= Beginning of Section =
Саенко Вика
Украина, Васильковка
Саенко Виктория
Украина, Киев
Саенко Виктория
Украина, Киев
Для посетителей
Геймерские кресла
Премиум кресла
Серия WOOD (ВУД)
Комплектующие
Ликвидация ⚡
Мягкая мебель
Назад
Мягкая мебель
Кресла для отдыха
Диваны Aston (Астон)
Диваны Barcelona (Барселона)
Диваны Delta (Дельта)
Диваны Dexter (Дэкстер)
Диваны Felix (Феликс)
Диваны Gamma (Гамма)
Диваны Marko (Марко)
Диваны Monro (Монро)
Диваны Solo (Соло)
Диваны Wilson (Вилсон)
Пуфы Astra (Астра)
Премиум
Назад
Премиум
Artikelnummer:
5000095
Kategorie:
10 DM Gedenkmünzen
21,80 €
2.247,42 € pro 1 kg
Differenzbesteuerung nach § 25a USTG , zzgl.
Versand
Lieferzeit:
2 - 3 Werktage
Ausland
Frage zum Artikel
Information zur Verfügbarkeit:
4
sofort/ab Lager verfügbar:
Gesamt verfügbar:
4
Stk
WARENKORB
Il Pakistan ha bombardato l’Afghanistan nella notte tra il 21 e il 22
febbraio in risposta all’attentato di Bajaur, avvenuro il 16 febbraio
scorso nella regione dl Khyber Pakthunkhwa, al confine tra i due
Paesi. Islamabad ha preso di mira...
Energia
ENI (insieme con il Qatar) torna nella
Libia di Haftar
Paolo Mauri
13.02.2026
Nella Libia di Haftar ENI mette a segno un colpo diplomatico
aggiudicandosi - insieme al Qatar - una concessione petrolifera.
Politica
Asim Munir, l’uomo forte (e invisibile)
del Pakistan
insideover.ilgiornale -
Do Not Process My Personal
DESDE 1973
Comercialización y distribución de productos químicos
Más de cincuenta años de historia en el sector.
= End of Section =
-- WHAT THE EXERCISE ASKS --
This exercise calls for every record above to be written out again exactly.

-- ANSWER AREA --
Саенко Вика
Украина, Васильковка
Саенко Виктория
Украина, Киев
Саенко Виктория
Украина, Киев
Для посетителей
Геймерские кресла
Премиум кресла
Серия WOOD (ВУД)
Комплектующие
Ликвидация ⚡
Мягкая мебель
Назад
Мягкая мебель
Кресла для отдыха
Диваны Aston (Астон)
Диваны Barcelona (Барселона)
Диваны Delta (Дельта)
Диваны Dexter (Дэкстер)
Диваны Felix (Феликс)
Диваны Gamma (Гамма)
Диваны Marko (Марко)
Диваны Monro (Монро)
Диваны Solo (Соло)
Диваны Wilson (Вилсон)
Пуфы Astra (Астра)
Премиум
Назад
Премиум
Artikelnummer:
5000095
Kategorie:
10 DM Gedenkmünzen
21,80 €
2.247,42 € pro 1 kg
Differenzbesteuerung nach § 25a USTG , zzgl.
Versand
Lieferzeit:
2 - 3 Werktage
Ausland
Frage zum Artikel
Information zur Verfügbarkeit:
4
sofort/ab Lager verfügbar:
Gesamt verfügbar:
4
Stk
WARENKORB
Il Pakistan ha bombardato l’Afghanistan nella notte tra il 21 e il 22
febbraio in risposta all’attentato di Bajaur, avvenuro il 16 febbraio
scorso nella regione dl Khyber Pakthunkhwa, al confine tra i due
Paesi. Islamabad ha preso di mira...
Energia
ENI (insieme con il Qatar) torna nella
Libia di Haftar
Paolo Mauri
13.02.2026
Nella Libia di Haftar ENI mette a segno un colpo diplomatico
aggiudicandosi - insieme al Qatar - una concessione petrolifera.
Politica
Asim Munir, l’uomo forte (e invisibile)
del Pakistan
insideover.ilgiornale -
Do Not Process My Personal
DESDE 1973
Comercialización y distribución de productos químicos
Más de cincuenta años de historia en el sector.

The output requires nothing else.